Thank you for your wizzdumb. BUT maybe by sequestering carbon, God was terraforming the earth to provide a stable climate conducive to the development of civilization. Fossil fuels allowed us to establish a technological civilization and a little CO2 was a good thing but we can advance to something else now. The fossil fuels can be left in the ground in case a future generation NEEDS to adjust earth's thermostat upward. Thank God 75% of Republicans support clean renewable energy. They're not all dummies. As for REAL climate scientists, I'll settle for those who impart climate knowledge and not fog and obfuscation.

Douglas Fang
5 years 7 months ago

It is a surprise to see how many of the so-called REAL scientists still believe in a flat earth or young earth... Ignorance knows no boundary.

Phillip Stone
5 years 7 months ago

Carbon dioxide does not control the climate, the climate controls carbon dioxide.
The level of it just now is almost a record low for the whole of the history of planet earth and if it went much lower the growth of all organisms using photosynthesis would cease, killing most of the species on earth.
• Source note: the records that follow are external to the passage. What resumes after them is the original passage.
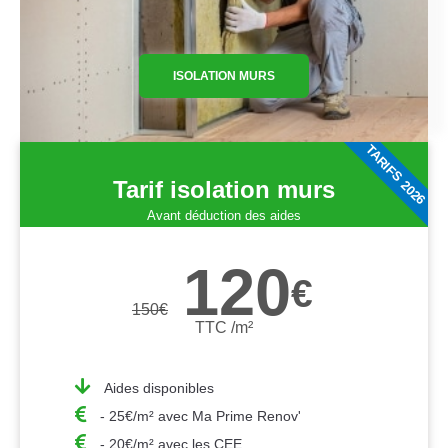
ISOLATION MURS
TARIFS 2026
Tarif isolation murs
Avant déduction des aides
120
€
150
€
TTC /m²
Aides disponibles
- 25€/m² avec Ma Prime Renov'
- 20€/m² avec les CEE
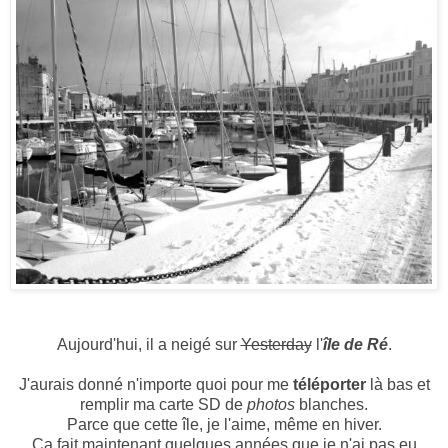
Aujourd'hui, il a neigé sur
Yesterday
l'
île de Ré
.
J'aurais donné n'importe quoi pour me
téléporter
là bas et
remplir ma carte SD de
photos
blanches.
Parce que cette île, je l'aime, même en hiver.
Ca fait maintenant quelques années que je n'ai pas eu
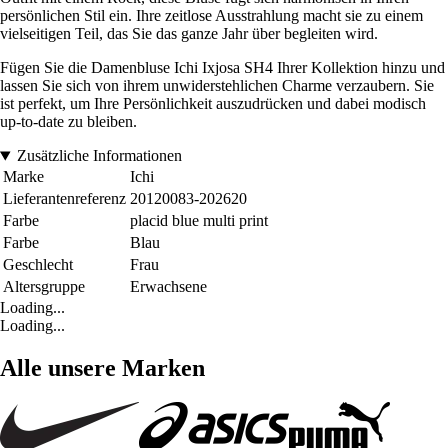
persönlichen Stil ein. Ihre zeitlose Ausstrahlung macht sie zu einem
vielseitigen Teil, das Sie das ganze Jahr über begleiten wird.
Fügen Sie die Damenbluse Ichi Ixjosa SH4 Ihrer Kollektion hinzu und
lassen Sie sich von ihrem unwiderstehlichen Charme verzaubern. Sie
ist perfekt, um Ihre Persönlichkeit auszudrücken und dabei modisch
up-to-date zu bleiben.
Zusätzliche Informationen
Marke
Ichi
Lieferantenreferenz
20120083-202620
Farbe
placid blue multi print
Farbe
Blau
Geschlecht
Frau
Altersgruppe
Erwachsene
Loading...
Loading...
Alle unsere Marken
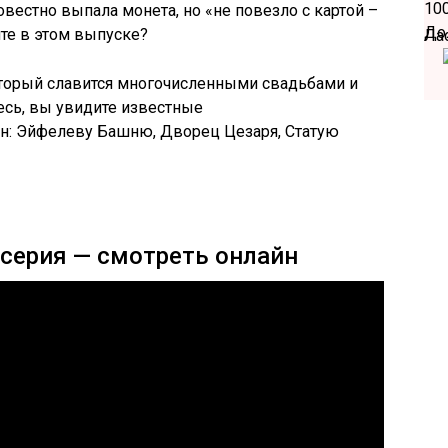
овестно выпала монета, но «не повезло с картой –
те в этом выпуске?
Ла
оторый славится многочисленными свадьбами и
сь, вы увидите известные
ан: Эйфелеву Башню, Дворец Цезаря, Статую
 серия — смотреть онлайн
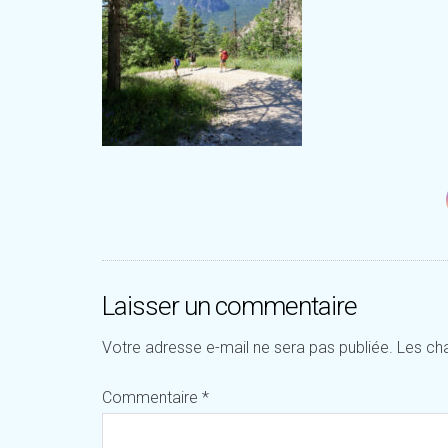
Laisser un commentaire
Votre adresse e-mail ne sera pas publiée.
Les ch
Commentaire
*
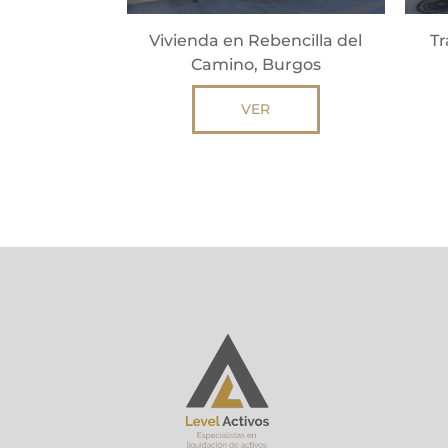
Vivienda en Rebencilla del
Tr
Camino, Burgos
VER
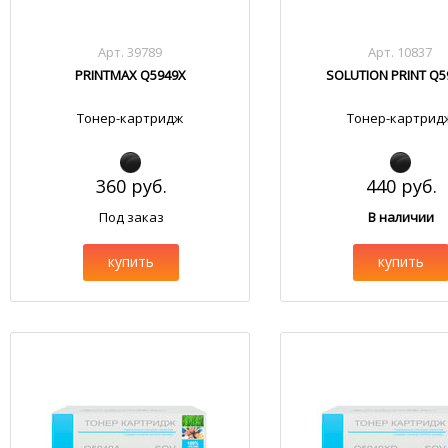
Арт. 39789
Арт. 10837
PRINTMAX Q5949X
SOLUTION PRINT Q5
Тонер-картридж
Тонер-картрид
360 руб.
440 руб.
Под заказ
В наличии
купить
купить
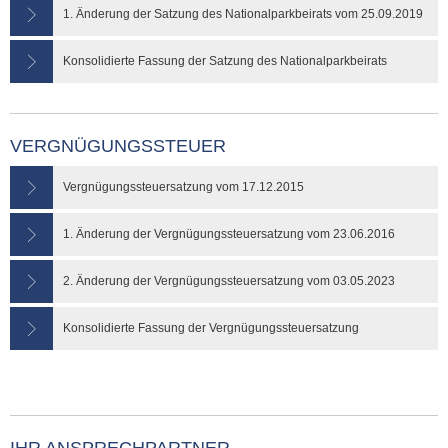
1. Änderung der Satzung des Nationalparkbeirats vom 25.09.2019
Konsolidierte Fassung der Satzung des Nationalparkbeirats
VERGNÜGUNGSSTEUER
Vergnügungssteuersatzung vom 17.12.2015
1. Änderung der Vergnügungssteuersatzung vom 23.06.2016
2. Änderung der Vergnügungssteuersatzung vom 03.05.2023
Konsolidierte Fassung der Vergnügungssteuersatzung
The vast, vast amount of carbon dioxide was sequestered in rock aeons ago, while the terraforming was in an earlier stage, the provision of oxygen at 20% in the atmosphere came later with the remnant remaining.

Somebody needs to read the book "The Ages of Gaia" by James Lovelock, it is accessible to intelligent non-scientists.
And to shock you even more, the evidence that the climate is heading for a very cold period is much greater than the current political nonsense - maybe you might Google Grand Solar Minimum to amuse yourself with more idiocy, eh?

Chuck Kotlarz
5 years 7 months ago

Jesuits perhaps should accelerate their fossil fuel divestment. China leads the world in hydroelectric production and has one third of the world’s wind power capacity. The International Energy Agency expects by 2022 that coal’s share of the world energy mix to hit the lowest level since IEA statistics began.

John Walton
5 years 7 months ago

This should embarrass every Seattle grad with a degree in the physical sciences.

Dr.Cajetan Coelho
5 years 7 months ago

Thus wrote Mahatma Gandhi: “The earth, the air, the land and the water are not an inheritance from our fore fathers but on loan from our children. So we have to handover to them at least as it was handed over to us.”

Phillip Stone
5 years 7 months ago

Gandhi was a pagan political leader. True prophets rose in a different milieu.
Neither we nor our ancestors or descendants own anything in creation.

We were put in a habitat ideally suited for our well-being, a garden pre-planted, and that was lost by disobedience.
Creation was damaged from that moment as was our relationship with the rest of the cosmos as well as our creator.
The only dominion delegated was the naming of the beasts.
Any human that thinks themselves individually or collectively more important or more dangerous than that has delusions of grandeur.